▸ Problem statement
Pull each line with the string "LIST" from the entries.

BEGIN Input data

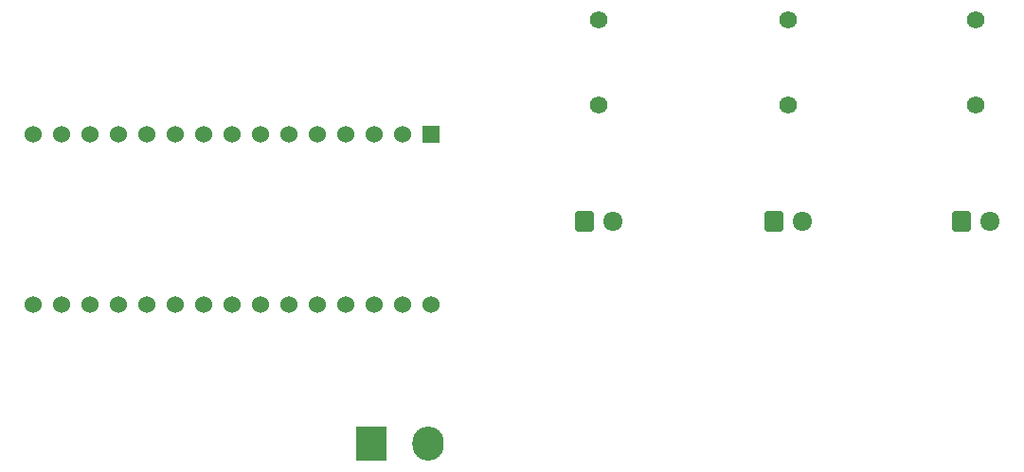
<source format=gtl>
G04*
G04 #@! TF.GenerationSoftware,Altium Limited,Altium Designer,25.4.2 (15)*
G04*
G04 Layer_Physical_Order=1*
G04 Layer_Color=255*
%FSLAX44Y44*%
%MOMM*%
G71*
G04*
G04 #@! TF.SameCoordinates,C413FF29-5236-423E-A092-4D5EA2C1B9D4*
G04*
G04*
G04 #@! TF.FilePolarity,Positive*
G04*
G01*
G75*
%ADD19C,1.5748*%
%ADD20C,1.5240*%
%ADD21R,1.5240X1.5240*%
%ADD22R,2.7940X3.0480*%
%ADD23O,2.7940X3.0480*%
G04:AMPARAMS|DCode=24|XSize=1.7mm|YSize=1.8mm|CornerRadius=0.2125mm|HoleSize=0mm|Usage=FLASHONLY|Rotation=0.000|XOffset=0mm|YOffset=0mm|HoleType=Round|Shape=RoundedRectangle|*
%AMROUNDEDRECTD24*
21,1,1.7000,1.3750,0,0,0.0*
21,1,1.2750,1.8000,0,0,0.0*
1,1,0.4250,0.6375,-0.6875*
1,1,0.4250,-0.6375,-0.6875*
1,1,0.4250,-0.6375,0.6875*
1,1,0.4250,0.6375,0.6875*
%
%ADD24ROUNDEDRECTD24*%
%ADD25O,1.7000X1.8000*%
D19*
X877570Y862330D02*
D03*
Y938530D02*
D03*
X1046480Y862330D02*
D03*
Y938530D02*
D03*
X1214120Y862330D02*
D03*
Y938530D02*
D03*
D20*
X422275Y835660D02*
D03*
X447675D02*
D03*
X473075D02*
D03*
X498475D02*
D03*
X523875D02*
D03*
X549275D02*
D03*
X574675D02*
D03*
X600075D02*
D03*
X625475D02*
D03*
X650875D02*
D03*
X676275D02*
D03*
X701675D02*
D03*
X727075Y683260D02*
D03*
X396875Y835660D02*
D03*
X371475D02*
D03*
X701675Y683260D02*
D03*
X676275D02*
D03*
X650875D02*
D03*
X625475D02*
D03*
X600075D02*
D03*
X574675D02*
D03*
X549275D02*
D03*
X523875D02*
D03*
X498475D02*
D03*
X422275D02*
D03*
X473075D02*
D03*
X447675D02*
D03*
X396875D02*
D03*
X371475D02*
D03*
D21*
X727075Y835660D02*
D03*
D22*
X674370Y558800D02*
D03*
D23*
X725170D02*
D03*
D24*
X1033780Y758190D02*
D03*
X1201420D02*
D03*
X864870D02*
D03*
D25*
X1059180D02*
D03*
X1226820D02*
D03*
X890270D02*
D03*
M02*

</source>
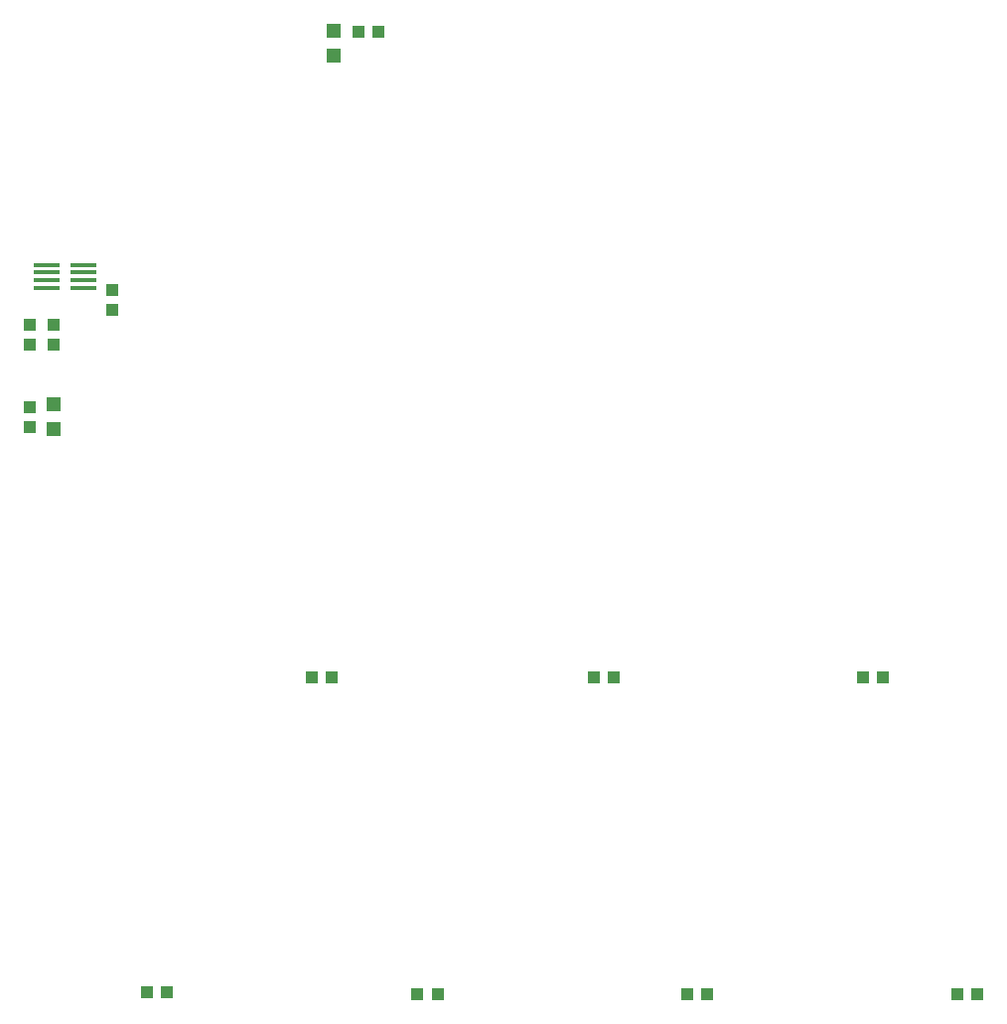
<source format=gbr>
G04 EAGLE Gerber RS-274X export*
G75*
%MOMM*%
%FSLAX34Y34*%
%LPD*%
%AMOC8*
5,1,8,0,0,1.08239X$1,22.5*%
G01*
%ADD10R,1.100000X1.000000*%
%ADD11R,2.196100X0.412200*%
%ADD12R,1.000000X1.100000*%
%ADD13R,1.200000X1.200000*%


D10*
X130780Y131280D03*
X147780Y131280D03*
D11*
X45691Y751430D03*
X45691Y744930D03*
X45691Y738430D03*
X45691Y731930D03*
X76229Y731930D03*
X76229Y738430D03*
X76229Y744930D03*
X76229Y751430D03*
D12*
X50960Y700180D03*
X50960Y683180D03*
X30960Y700180D03*
X30960Y683180D03*
X100960Y713180D03*
X100960Y730180D03*
D10*
X361500Y130000D03*
X378500Y130000D03*
X591500Y130000D03*
X608500Y130000D03*
X821500Y130000D03*
X838500Y130000D03*
X271500Y400000D03*
X288500Y400000D03*
X511500Y400000D03*
X528500Y400000D03*
X741500Y400000D03*
X758500Y400000D03*
D13*
X50960Y611180D03*
X50960Y632180D03*
D12*
X30960Y630180D03*
X30960Y613180D03*
D13*
X290000Y950500D03*
X290000Y929500D03*
D10*
X328500Y950000D03*
X311500Y950000D03*
M02*

</source>
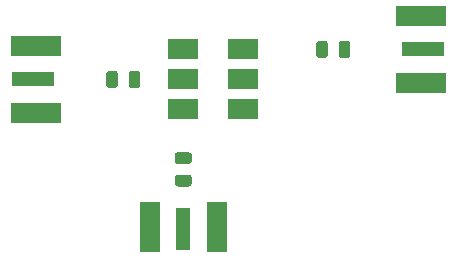
<source format=gbr>
%TF.GenerationSoftware,KiCad,Pcbnew,(5.1.9)-1*%
%TF.CreationDate,2021-03-17T18:45:03-04:00*%
%TF.ProjectId,BackupMixer,4261636b-7570-44d6-9978-65722e6b6963,rev?*%
%TF.SameCoordinates,Original*%
%TF.FileFunction,Paste,Top*%
%TF.FilePolarity,Positive*%
%FSLAX46Y46*%
G04 Gerber Fmt 4.6, Leading zero omitted, Abs format (unit mm)*
G04 Created by KiCad (PCBNEW (5.1.9)-1) date 2021-03-17 18:45:03*
%MOMM*%
%LPD*%
G01*
G04 APERTURE LIST*
%ADD10R,2.540000X1.651000*%
%ADD11R,1.750000X4.200000*%
%ADD12R,1.270000X3.600000*%
%ADD13R,4.200000X1.750000*%
%ADD14R,3.600000X1.270000*%
G04 APERTURE END LIST*
D10*
%TO.C,UADE10x1*%
X132080000Y-91440000D03*
X132080000Y-93980000D03*
X132080000Y-96520000D03*
X137160000Y-91440000D03*
X137160000Y-93980000D03*
X137160000Y-96520000D03*
%TD*%
D11*
%TO.C,JRF1*%
X134905000Y-106480000D03*
X129255000Y-106480000D03*
D12*
X132080000Y-106680000D03*
%TD*%
D13*
%TO.C,JLO1*%
X152200000Y-88615000D03*
X152200000Y-94265000D03*
D14*
X152400000Y-91440000D03*
%TD*%
D13*
%TO.C,JIF1*%
X119580000Y-96805000D03*
X119580000Y-91155000D03*
D14*
X119380000Y-93980000D03*
%TD*%
%TO.C,CC3*%
G36*
G01*
X126550000Y-93505000D02*
X126550000Y-94455000D01*
G75*
G02*
X126300000Y-94705000I-250000J0D01*
G01*
X125800000Y-94705000D01*
G75*
G02*
X125550000Y-94455000I0J250000D01*
G01*
X125550000Y-93505000D01*
G75*
G02*
X125800000Y-93255000I250000J0D01*
G01*
X126300000Y-93255000D01*
G75*
G02*
X126550000Y-93505000I0J-250000D01*
G01*
G37*
G36*
G01*
X128450000Y-93505000D02*
X128450000Y-94455000D01*
G75*
G02*
X128200000Y-94705000I-250000J0D01*
G01*
X127700000Y-94705000D01*
G75*
G02*
X127450000Y-94455000I0J250000D01*
G01*
X127450000Y-93505000D01*
G75*
G02*
X127700000Y-93255000I250000J0D01*
G01*
X128200000Y-93255000D01*
G75*
G02*
X128450000Y-93505000I0J-250000D01*
G01*
G37*
%TD*%
%TO.C,CC2*%
G36*
G01*
X145230000Y-91915000D02*
X145230000Y-90965000D01*
G75*
G02*
X145480000Y-90715000I250000J0D01*
G01*
X145980000Y-90715000D01*
G75*
G02*
X146230000Y-90965000I0J-250000D01*
G01*
X146230000Y-91915000D01*
G75*
G02*
X145980000Y-92165000I-250000J0D01*
G01*
X145480000Y-92165000D01*
G75*
G02*
X145230000Y-91915000I0J250000D01*
G01*
G37*
G36*
G01*
X143330000Y-91915000D02*
X143330000Y-90965000D01*
G75*
G02*
X143580000Y-90715000I250000J0D01*
G01*
X144080000Y-90715000D01*
G75*
G02*
X144330000Y-90965000I0J-250000D01*
G01*
X144330000Y-91915000D01*
G75*
G02*
X144080000Y-92165000I-250000J0D01*
G01*
X143580000Y-92165000D01*
G75*
G02*
X143330000Y-91915000I0J250000D01*
G01*
G37*
%TD*%
%TO.C,CC1*%
G36*
G01*
X132555000Y-101150000D02*
X131605000Y-101150000D01*
G75*
G02*
X131355000Y-100900000I0J250000D01*
G01*
X131355000Y-100400000D01*
G75*
G02*
X131605000Y-100150000I250000J0D01*
G01*
X132555000Y-100150000D01*
G75*
G02*
X132805000Y-100400000I0J-250000D01*
G01*
X132805000Y-100900000D01*
G75*
G02*
X132555000Y-101150000I-250000J0D01*
G01*
G37*
G36*
G01*
X132555000Y-103050000D02*
X131605000Y-103050000D01*
G75*
G02*
X131355000Y-102800000I0J250000D01*
G01*
X131355000Y-102300000D01*
G75*
G02*
X131605000Y-102050000I250000J0D01*
G01*
X132555000Y-102050000D01*
G75*
G02*
X132805000Y-102300000I0J-250000D01*
G01*
X132805000Y-102800000D01*
G75*
G02*
X132555000Y-103050000I-250000J0D01*
G01*
G37*
%TD*%
M02*

</source>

END Input data

▸ Task answer
G04 APERTURE LIST*
G04 APERTURE END LIST*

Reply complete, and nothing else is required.